A ideia principal era discutir o
papel do professor no século XXI. Entrevistei pessoas nos mais diversos níveis
de formação e o que mais se evidenciou foi
- Necessidade de conhecer o conteúdo
- Conhecimento metodológico
- Habilidade Interpessoais
- Comportamento Ético
Eu respeito todos esses
profissionais. Eles são importantes para a nossa sociedade e não são
coitadinhos, são batalhadores, competentes. A presença deles tem mudado um
pouco a realidade das Escolas em que atuam, porque estão dispostos a fazer um
bom trabalho.
O professor improvisado de uma
área na outra, o professor que se atrasa para iniciar as aulas ou termina mais
cedo, o professor que não prepara suas aulas para garantir a intencionalidade
do processo educacional, o professor que falta imotivadamente e que menospreza
o próprio trabalho.... esse professor é cúmplice da falência do sistema de
Ensino.
O professor ensina, de forma
planejada, motivada e intencional seus assuntos para que uma apropriação ocorra
no aluno. Existem técnicas, métodos e metodologias para analisar esse processo
mas a ação no outro que é esse apropriação do saber, uma reestruturação do
arcabouço simbólico do aprendiz não acontece de imediato. O trabalho deve ser
acompanhado e avaliado mas o sucesso não é garantido se não for criado um
vínculo de cumplicidade e necessidade, e mesmo assim o trabalho é árduo. O
produto do trabalho do professor é uma potencialidade na mente dos alunos. Esse
elemento elusivo é frágil na essência e pode apenas se fundamentar em um grande
rigor ético e a cumplicidade do estabelecimento escolar, dos alunos e da família.

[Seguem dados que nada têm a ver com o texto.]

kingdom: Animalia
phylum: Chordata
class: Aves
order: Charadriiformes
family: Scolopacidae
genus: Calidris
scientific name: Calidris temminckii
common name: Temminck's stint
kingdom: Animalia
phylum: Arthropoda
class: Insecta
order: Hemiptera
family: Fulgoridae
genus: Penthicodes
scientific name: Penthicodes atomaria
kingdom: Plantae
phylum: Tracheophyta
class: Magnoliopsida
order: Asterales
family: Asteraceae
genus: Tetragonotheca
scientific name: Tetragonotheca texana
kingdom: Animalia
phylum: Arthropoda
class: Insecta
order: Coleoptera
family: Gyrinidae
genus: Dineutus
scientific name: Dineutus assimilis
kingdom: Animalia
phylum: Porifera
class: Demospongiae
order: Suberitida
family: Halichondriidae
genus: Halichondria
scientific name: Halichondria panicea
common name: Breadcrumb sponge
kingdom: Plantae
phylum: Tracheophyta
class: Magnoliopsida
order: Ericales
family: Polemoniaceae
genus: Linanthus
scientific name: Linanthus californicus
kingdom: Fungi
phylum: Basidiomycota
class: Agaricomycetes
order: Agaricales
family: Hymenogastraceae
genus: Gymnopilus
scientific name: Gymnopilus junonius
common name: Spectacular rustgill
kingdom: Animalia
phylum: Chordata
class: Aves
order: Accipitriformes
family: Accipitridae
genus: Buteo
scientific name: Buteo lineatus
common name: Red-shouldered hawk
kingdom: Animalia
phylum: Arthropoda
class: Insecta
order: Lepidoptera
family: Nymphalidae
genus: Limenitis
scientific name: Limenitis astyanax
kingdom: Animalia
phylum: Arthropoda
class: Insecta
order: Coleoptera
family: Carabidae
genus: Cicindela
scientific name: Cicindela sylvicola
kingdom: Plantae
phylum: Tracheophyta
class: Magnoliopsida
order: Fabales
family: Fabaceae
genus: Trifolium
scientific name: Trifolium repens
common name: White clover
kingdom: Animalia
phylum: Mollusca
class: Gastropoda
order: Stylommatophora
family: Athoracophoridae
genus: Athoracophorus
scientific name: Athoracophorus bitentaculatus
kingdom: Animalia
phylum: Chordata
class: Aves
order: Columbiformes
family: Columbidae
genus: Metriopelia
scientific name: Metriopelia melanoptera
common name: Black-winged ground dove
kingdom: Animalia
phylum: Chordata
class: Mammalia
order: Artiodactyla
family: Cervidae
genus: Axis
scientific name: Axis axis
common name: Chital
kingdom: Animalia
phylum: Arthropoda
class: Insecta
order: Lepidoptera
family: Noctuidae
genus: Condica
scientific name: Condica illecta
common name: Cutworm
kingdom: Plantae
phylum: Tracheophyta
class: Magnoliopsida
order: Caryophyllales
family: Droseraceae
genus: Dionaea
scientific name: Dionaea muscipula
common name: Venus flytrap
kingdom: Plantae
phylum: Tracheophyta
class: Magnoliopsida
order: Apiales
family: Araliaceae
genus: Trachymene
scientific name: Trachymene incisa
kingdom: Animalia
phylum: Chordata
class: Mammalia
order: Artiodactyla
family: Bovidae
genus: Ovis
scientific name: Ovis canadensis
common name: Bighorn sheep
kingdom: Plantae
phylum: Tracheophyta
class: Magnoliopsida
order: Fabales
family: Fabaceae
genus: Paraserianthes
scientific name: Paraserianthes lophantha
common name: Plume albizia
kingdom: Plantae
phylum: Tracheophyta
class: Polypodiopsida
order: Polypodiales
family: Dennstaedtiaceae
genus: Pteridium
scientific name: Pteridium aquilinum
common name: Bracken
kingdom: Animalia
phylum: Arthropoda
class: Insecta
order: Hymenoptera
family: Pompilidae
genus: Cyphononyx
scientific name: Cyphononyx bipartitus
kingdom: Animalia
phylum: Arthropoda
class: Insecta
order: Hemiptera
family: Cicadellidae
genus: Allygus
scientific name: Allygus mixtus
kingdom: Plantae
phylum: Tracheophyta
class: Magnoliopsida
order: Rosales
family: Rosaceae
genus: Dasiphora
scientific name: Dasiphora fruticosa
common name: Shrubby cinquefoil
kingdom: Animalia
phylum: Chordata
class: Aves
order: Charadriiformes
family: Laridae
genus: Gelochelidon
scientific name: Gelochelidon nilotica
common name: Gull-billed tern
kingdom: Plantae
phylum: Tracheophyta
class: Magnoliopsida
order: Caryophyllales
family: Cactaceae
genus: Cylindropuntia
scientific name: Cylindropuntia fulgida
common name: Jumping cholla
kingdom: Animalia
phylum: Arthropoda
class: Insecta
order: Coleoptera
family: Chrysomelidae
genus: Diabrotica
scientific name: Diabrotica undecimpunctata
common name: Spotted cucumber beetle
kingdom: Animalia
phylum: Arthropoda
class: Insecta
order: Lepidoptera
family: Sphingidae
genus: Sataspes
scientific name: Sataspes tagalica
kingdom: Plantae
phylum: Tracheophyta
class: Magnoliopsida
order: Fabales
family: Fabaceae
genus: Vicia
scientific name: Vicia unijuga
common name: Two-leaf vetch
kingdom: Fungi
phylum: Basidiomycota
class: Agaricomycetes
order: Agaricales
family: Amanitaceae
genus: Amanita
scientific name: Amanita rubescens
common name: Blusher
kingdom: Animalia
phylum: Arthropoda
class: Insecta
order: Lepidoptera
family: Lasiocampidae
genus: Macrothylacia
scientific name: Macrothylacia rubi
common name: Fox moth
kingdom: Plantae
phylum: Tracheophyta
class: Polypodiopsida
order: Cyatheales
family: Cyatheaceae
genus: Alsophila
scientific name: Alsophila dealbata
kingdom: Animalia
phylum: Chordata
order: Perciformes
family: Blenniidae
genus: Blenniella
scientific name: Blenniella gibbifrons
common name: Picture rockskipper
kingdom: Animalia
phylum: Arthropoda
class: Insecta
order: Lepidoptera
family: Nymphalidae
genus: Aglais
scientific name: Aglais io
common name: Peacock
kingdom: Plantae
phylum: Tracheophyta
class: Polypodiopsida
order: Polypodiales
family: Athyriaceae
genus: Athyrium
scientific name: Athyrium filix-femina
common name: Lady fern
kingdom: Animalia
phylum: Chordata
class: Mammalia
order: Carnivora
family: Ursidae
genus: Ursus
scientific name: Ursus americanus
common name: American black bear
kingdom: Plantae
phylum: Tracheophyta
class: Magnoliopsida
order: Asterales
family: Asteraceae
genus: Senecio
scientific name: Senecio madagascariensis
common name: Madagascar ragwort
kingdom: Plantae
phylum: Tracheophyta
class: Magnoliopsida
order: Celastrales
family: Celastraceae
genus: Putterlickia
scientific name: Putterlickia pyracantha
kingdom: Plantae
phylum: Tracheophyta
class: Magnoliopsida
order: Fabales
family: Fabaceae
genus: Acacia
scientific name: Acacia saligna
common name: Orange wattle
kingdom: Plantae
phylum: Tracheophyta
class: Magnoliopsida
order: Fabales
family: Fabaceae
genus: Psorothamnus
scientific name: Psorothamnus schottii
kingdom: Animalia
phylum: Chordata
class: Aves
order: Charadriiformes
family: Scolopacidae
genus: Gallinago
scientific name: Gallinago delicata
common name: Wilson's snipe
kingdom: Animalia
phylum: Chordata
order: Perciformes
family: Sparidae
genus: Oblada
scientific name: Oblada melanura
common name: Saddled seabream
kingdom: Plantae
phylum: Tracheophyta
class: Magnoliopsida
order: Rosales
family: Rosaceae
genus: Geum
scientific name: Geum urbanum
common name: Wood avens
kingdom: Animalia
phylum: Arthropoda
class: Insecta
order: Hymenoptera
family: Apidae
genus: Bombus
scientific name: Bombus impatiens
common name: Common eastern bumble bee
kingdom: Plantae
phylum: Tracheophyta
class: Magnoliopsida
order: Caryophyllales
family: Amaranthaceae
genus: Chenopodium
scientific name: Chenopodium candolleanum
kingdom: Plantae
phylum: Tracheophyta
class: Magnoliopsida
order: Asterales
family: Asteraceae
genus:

Enquanto os professores fizerem
concessões éticas, enquanto sua profissão não for reconhecida como tal e não
como a profissão de guardiões dos filhos dos outros, nada poderá haver de
substancial na Educação em massa no Brasil.
Agora eu poderia começar a
descrever os problemas com a Educação Superior, como mestrados e doutorados
hoje são formas de subemprego mais do que oportunidades de capacitação
profissional, como as atividades docentes não são valorizadas, como os cursos
de formação de professores ainda tem muito o que avançar. Por ora isso não é
necessário e vamos encaminhar para o fecho desse longo artigo.
Termino com o assunto das greves,
remetendo a texto sobre as greves das IFES (A Cerveja e a Greve, abaixo nesse
blog) no que toca às Universidades. Quanto a Educação Básica, são 50 milhões de
matrículas, a greve dos professores é um incômodo, sem dúvida, por deixar de
cuidar dos filhos dos outros!
A greve de professores é
perniciosa porque rompe a tênue fímbria de contrato pedagógico que os
profissionais dedicados conseguem construir, impõe um processo de deseducação
em massa que só
colabora para uma visão da desprofissionalização do professor
que pode se fazer ausente e sua ausência pode não se fazer sentida.